Centrica has announced a key milestone in its mission to build a cloud-enabled local energy market (LEM) for Cornwall, after both Western Power Distribution - in its role as a Distribution System Operator (DSO) - and the National Grid ESO procured flexibility through the online portal.
The LEM programme, part funded by the European Regional Development Fund, and delivered by Centrica Business Solutions, has been operating since 2017.
Under the scheme, solar and battery systems have been installed in 100 homes across Cornwall.
In addition, more than 125 Cornish businesses, including Carbis Bay Hotel and Goonhilly Earth Station, a large radiocommunications facility, have had a range of flexible, low carbon energy technologies and monitoring equipment installed.
The LEM cloud-based platform provides a mechanism for these participants to sell flexibility to the network and grid, and for the system operators to indicate when they will need an increase or decrease in generation or consumption to balance the grid or manage a local network constraint.
The homes and businesses on the LEM are offered financial rewards, creating significant opportunities for energy users can be flexible with their usage or deploy smart energy storage solutions.
The buyers (WPD and National Grid ESO) place bids for flexibility services, which are then matched with offers by sellers (homes and businesses) through auctions that run from months ahead all the way to intraday.
The platform manages the process for both sides from contract creation to baselining and settlement, making it easy to trade flexibility.
The LEM online platform uses a clearing engine built by N-SIDE, a Belgian advanced analytics company.
The engine takes bids and offers and finds the optimal clearing solution, taking into account grid and asset constraints to ensure feasible contracts.

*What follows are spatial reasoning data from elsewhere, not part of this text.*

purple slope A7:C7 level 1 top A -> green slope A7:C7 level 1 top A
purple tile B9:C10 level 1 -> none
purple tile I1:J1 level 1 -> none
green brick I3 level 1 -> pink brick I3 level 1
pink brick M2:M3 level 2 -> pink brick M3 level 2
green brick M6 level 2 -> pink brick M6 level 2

This phase enables Distribution Network Operators and National Grid ESO to purchase flexibility services from the same pool of resources but also introduces checks to make sure our respective services don't counteract or interfere with each other
Jenny Woodruff, project manager, WPD
The LEM portal and clearing engine also enables the networks to co-ordinate their procurement to avoid conflicting signals. Centrica argues that this combination of co-ordination and grid-secure contracts will be key to unlocking flexibility from Distributed Energy Resources in the future.
The LEM should also help to make energy markets more efficient and reduce the costs of accommodating further distributed renewable generation across the network, it says.

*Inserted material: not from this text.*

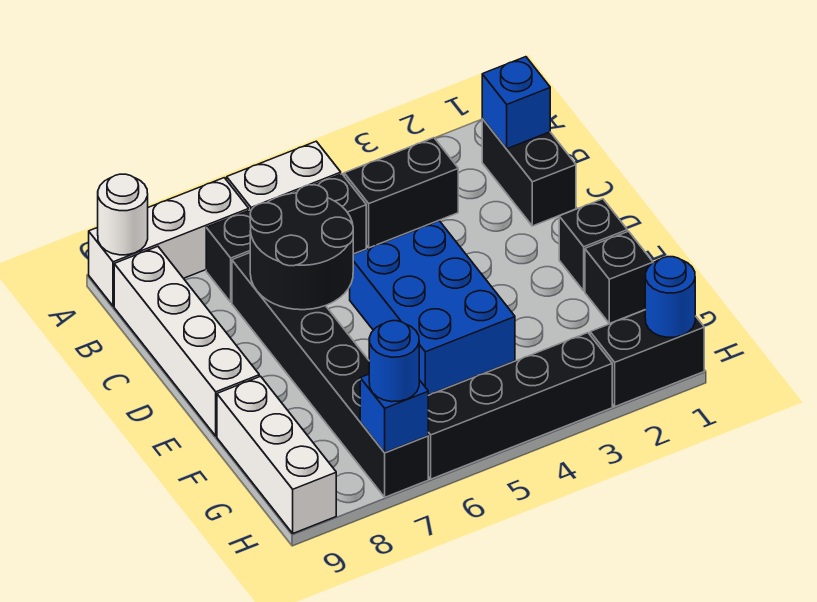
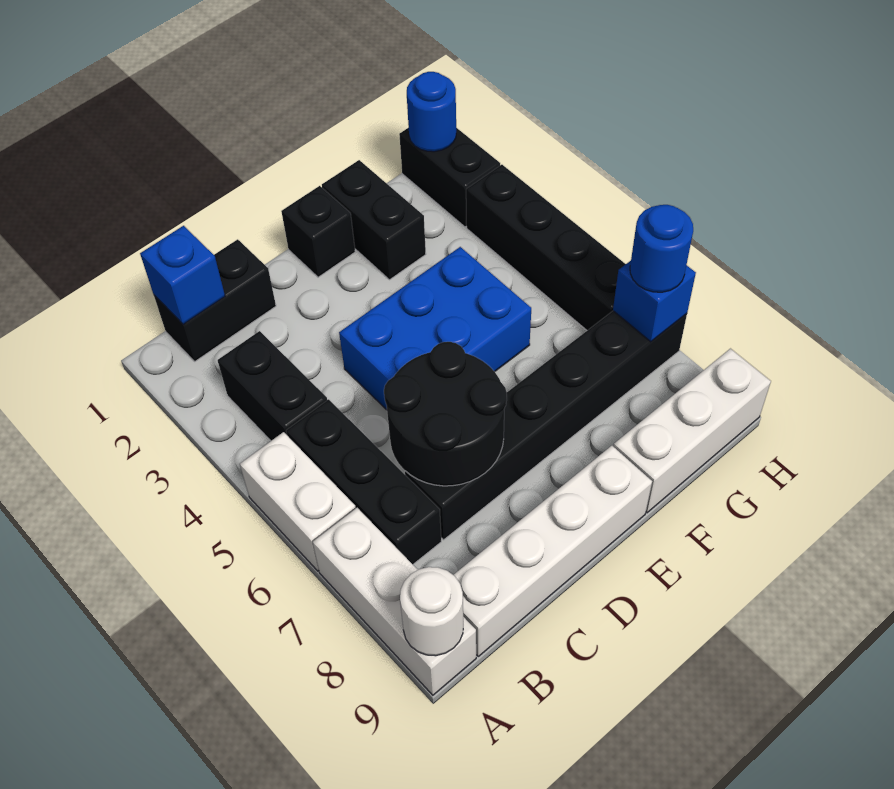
black brick F1 level 1 -> black brick F1:F2 level 1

Pieter-Jan Mermans, director of optimisation at Centrica Business Solutions, said: "This is a milestone moment for the energy network and comes as the result of several years of hard work by the team at Centrica and as well as our partners at National Grid ESO, WPD, N-SIDE, Exeter University and Imperial College London.
"Improving grid flexibility benefits everyone from generators to consumers, and these trials represent a major step forward.
"We are hugely grateful to the householders and businesses across Cornwall who have embraced this trial with open arms, and we look forward to providing a full update after the trials conclude in spring 2020."
Colm Murphy, electricity market change development manager at National Grid ESO, said:
"Exploring the provision of flexibility through a local energy market is a first for us and even though we're in the early stages of the trial, we're looking forward to evaluating the results.
"In particular we're keen to understand how flexibility can be procured efficiently and cost effectively between different markets. The potential is really exciting as we look to unlock more flexible energy resources in the market, and greater cost benefits to consumers."
Jenny Woodruff, project manager for WPD, said: "This phase enables Distribution Network Operators and National Grid ESO to purchase flexibility services from the same pool of resources but also introduces checks to make sure our respective services don't counteract or interfere with each other. This is expected to be increasingly important as we plan to make increasing use of flexibility services, which in turn raises the chances of conflicts occurring.
"It's potentially a significant problem, so this trial is an exciting step to find a solution. It also allows us to find out how flexibility providers behave in marketplaces that have different rules and processes. We're keen to encourage new players to join the market so finding out what they like and dislike will be useful in shaping future markets."